Exact copies of the records below are required.

-------------------------

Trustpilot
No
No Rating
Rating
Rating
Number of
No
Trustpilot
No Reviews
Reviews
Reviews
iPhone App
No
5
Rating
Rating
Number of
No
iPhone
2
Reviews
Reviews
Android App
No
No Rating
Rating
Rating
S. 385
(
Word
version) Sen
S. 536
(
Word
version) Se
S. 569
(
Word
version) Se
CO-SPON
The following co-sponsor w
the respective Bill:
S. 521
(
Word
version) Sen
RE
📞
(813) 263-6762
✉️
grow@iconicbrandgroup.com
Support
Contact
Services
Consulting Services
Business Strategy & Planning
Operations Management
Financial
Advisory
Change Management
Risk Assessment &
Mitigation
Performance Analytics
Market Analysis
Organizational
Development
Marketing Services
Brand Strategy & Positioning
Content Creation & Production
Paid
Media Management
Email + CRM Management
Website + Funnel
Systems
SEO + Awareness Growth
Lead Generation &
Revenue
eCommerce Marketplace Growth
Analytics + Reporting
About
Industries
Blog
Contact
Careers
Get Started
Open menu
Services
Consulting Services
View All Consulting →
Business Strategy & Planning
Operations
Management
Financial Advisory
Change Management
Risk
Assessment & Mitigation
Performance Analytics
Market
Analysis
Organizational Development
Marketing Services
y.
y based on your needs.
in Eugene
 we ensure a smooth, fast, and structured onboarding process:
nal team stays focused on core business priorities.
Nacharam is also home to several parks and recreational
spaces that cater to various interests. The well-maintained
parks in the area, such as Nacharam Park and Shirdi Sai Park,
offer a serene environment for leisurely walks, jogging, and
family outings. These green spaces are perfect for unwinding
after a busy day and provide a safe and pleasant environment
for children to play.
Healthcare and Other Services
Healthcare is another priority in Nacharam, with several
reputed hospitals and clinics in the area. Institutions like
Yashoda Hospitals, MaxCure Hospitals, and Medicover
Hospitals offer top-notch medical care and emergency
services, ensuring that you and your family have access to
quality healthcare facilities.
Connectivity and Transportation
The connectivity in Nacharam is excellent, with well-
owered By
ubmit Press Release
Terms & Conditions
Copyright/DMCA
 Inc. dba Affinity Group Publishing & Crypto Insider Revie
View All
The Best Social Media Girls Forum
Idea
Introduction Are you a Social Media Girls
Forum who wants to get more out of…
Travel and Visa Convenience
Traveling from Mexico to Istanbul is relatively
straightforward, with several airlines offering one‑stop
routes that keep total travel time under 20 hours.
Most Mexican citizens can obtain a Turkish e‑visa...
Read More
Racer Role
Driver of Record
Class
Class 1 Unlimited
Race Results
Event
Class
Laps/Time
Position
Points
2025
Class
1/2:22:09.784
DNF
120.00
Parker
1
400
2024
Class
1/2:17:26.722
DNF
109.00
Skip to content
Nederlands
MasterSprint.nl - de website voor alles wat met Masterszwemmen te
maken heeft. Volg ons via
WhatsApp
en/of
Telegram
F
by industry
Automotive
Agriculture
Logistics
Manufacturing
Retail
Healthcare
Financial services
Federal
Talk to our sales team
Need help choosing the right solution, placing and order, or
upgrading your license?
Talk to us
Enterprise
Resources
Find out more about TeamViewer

-------------------------

RESPONSE TO THIS EXERCISE:
Trustpilot
No
No Rating
Rating
Rating
Number of
No
Trustpilot
No Reviews
Reviews
Reviews
iPhone App
No
5
Rating
Rating
Number of
No
iPhone
2
Reviews
Reviews
Android App
No
No Rating
Rating
Rating
S. 385
(
Word
version) Sen
S. 536
(
Word
version) Se
S. 569
(
Word
version) Se
CO-SPON
The following co-sponsor w
the respective Bill:
S. 521
(
Word
version) Sen
RE
📞
(813) 263-6762
✉️
grow@iconicbrandgroup.com
Support
Contact
Services
Consulting Services
Business Strategy & Planning
Operations Management
Financial
Advisory
Change Management
Risk Assessment &
Mitigation
Performance Analytics
Market Analysis
Organizational
Development
Marketing Services
Brand Strategy & Positioning
Content Creation & Production
Paid
Media Management
Email + CRM Management
Website + Funnel
Systems
SEO + Awareness Growth
Lead Generation &
Revenue
eCommerce Marketplace Growth
Analytics + Reporting
About
Industries
Blog
Contact
Careers
Get Started
Open menu
Services
Consulting Services
View All Consulting →
Business Strategy & Planning
Operations
Management
Financial Advisory
Change Management
Risk
Assessment & Mitigation
Performance Analytics
Market
Analysis
Organizational Development
Marketing Services
y.
y based on your needs.
in Eugene
 we ensure a smooth, fast, and structured onboarding process:
nal team stays focused on core business priorities.
Nacharam is also home to several parks and recreational
spaces that cater to various interests. The well-maintained
parks in the area, such as Nacharam Park and Shirdi Sai Park,
offer a serene environment for leisurely walks, jogging, and
family outings. These green spaces are perfect for unwinding
after a busy day and provide a safe and pleasant environment
for children to play.
Healthcare and Other Services
Healthcare is another priority in Nacharam, with several
reputed hospitals and clinics in the area. Institutions like
Yashoda Hospitals, MaxCure Hospitals, and Medicover
Hospitals offer top-notch medical care and emergency
services, ensuring that you and your family have access to
quality healthcare facilities.
Connectivity and Transportation
The connectivity in Nacharam is excellent, with well-
owered By
ubmit Press Release
Terms & Conditions
Copyright/DMCA
 Inc. dba Affinity Group Publishing & Crypto Insider Revie
View All
The Best Social Media Girls Forum
Idea
Introduction Are you a Social Media Girls
Forum who wants to get more out of…
Travel and Visa Convenience
Traveling from Mexico to Istanbul is relatively
straightforward, with several airlines offering one‑stop
routes that keep total travel time under 20 hours.
Most Mexican citizens can obtain a Turkish e‑visa...
Read More
Racer Role
Driver of Record
Class
Class 1 Unlimited
Race Results
Event
Class
Laps/Time
Position
Points
2025
Class
1/2:22:09.784
DNF
120.00
Parker
1
400
2024
Class
1/2:17:26.722
DNF
109.00
Skip to content
Nederlands
MasterSprint.nl - de website voor alles wat met Masterszwemmen te
maken heeft. Volg ons via
WhatsApp
en/of
Telegram
F
by industry
Automotive
Agriculture
Logistics
Manufacturing
Retail
Healthcare
Financial services
Federal
Talk to our sales team
Need help choosing the right solution, placing and order, or
upgrading your license?
Talk to us
Enterprise
Resources
Find out more about TeamViewer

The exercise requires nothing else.